Image-based layout entries:
----------

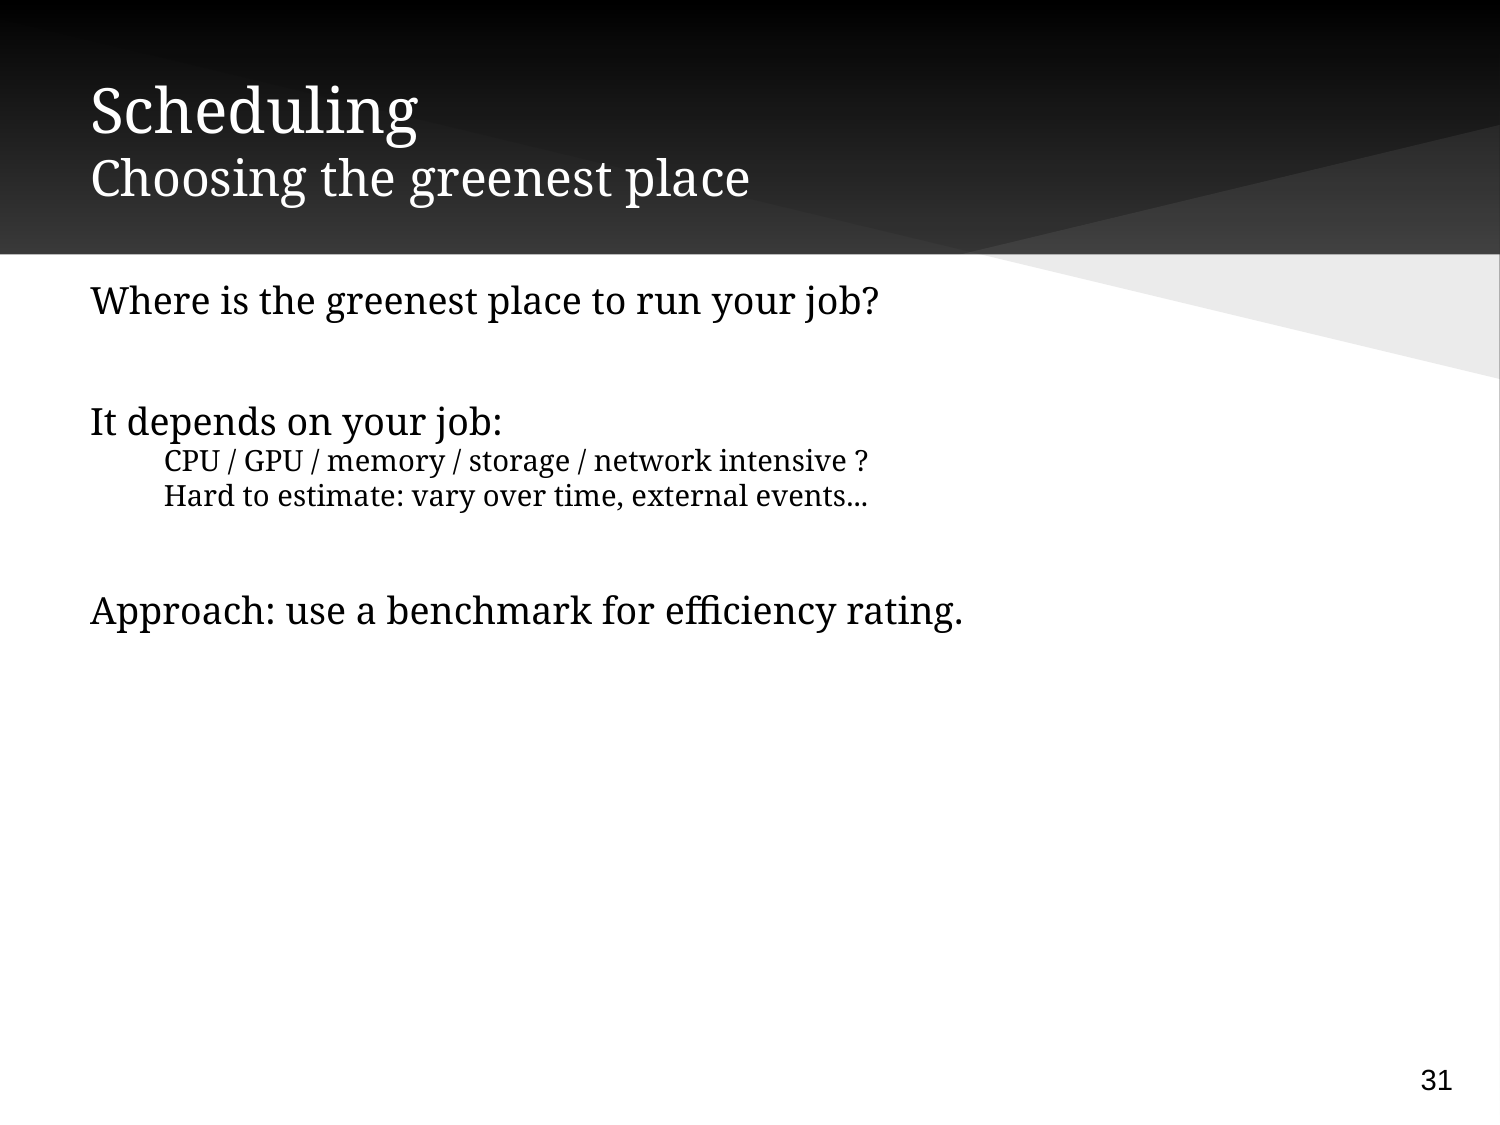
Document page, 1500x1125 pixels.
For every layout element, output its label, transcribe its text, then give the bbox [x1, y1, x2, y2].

list Where is the greenest place to run your job? It depends on your job: CPU / GPU / memory / storage / network intensive ? Hard to estimate: vary over time, external events... Approach: use a benchmark for efficiency rating. [75, 262, 1425, 1078]
text_box 31 [1405, 1046, 1471, 1097]
title Scheduling Choosing the greenest place [75, 45, 1425, 233]
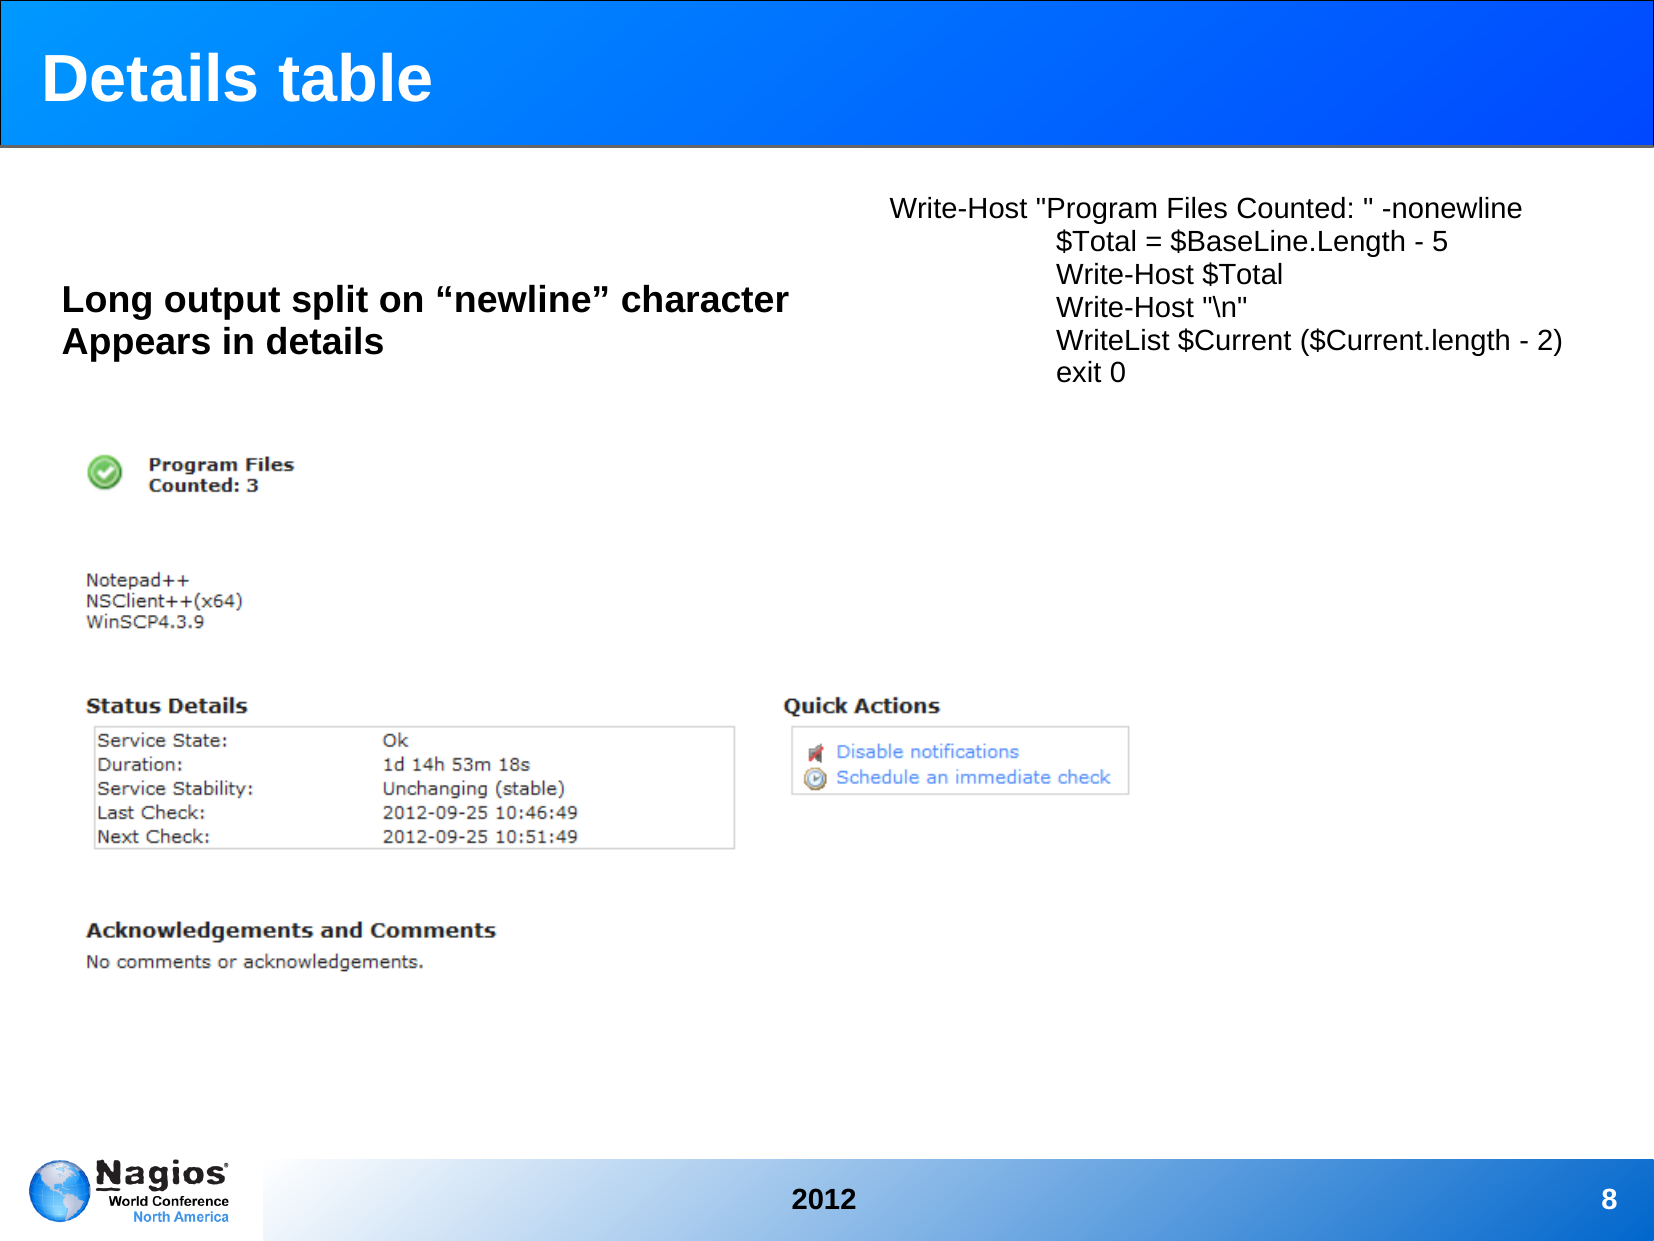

----------

> [What the task asks]: Express each line of the entries above as a string in a JSON list, skipping blank lines and leaving out the pictures.

> [Task result]:
[
  "Document page, 1500x1125 pixels.",
  "For every layout element, output its label, transcribe its text, then give the bbox [x1, y1, x2, y2].",
  "list Where is the greenest place to run your job? It depends on your job: CPU / GPU / memory / storage / network intensive ? Hard to estimate: vary over time, external events... Approach: use a benchmark for efficiency rating. [75, 262, 1425, 1078]",
  "text_box 31 [1405, 1046, 1471, 1097]",
  "title Scheduling Choosing the greenest place [75, 45, 1425, 233]"
]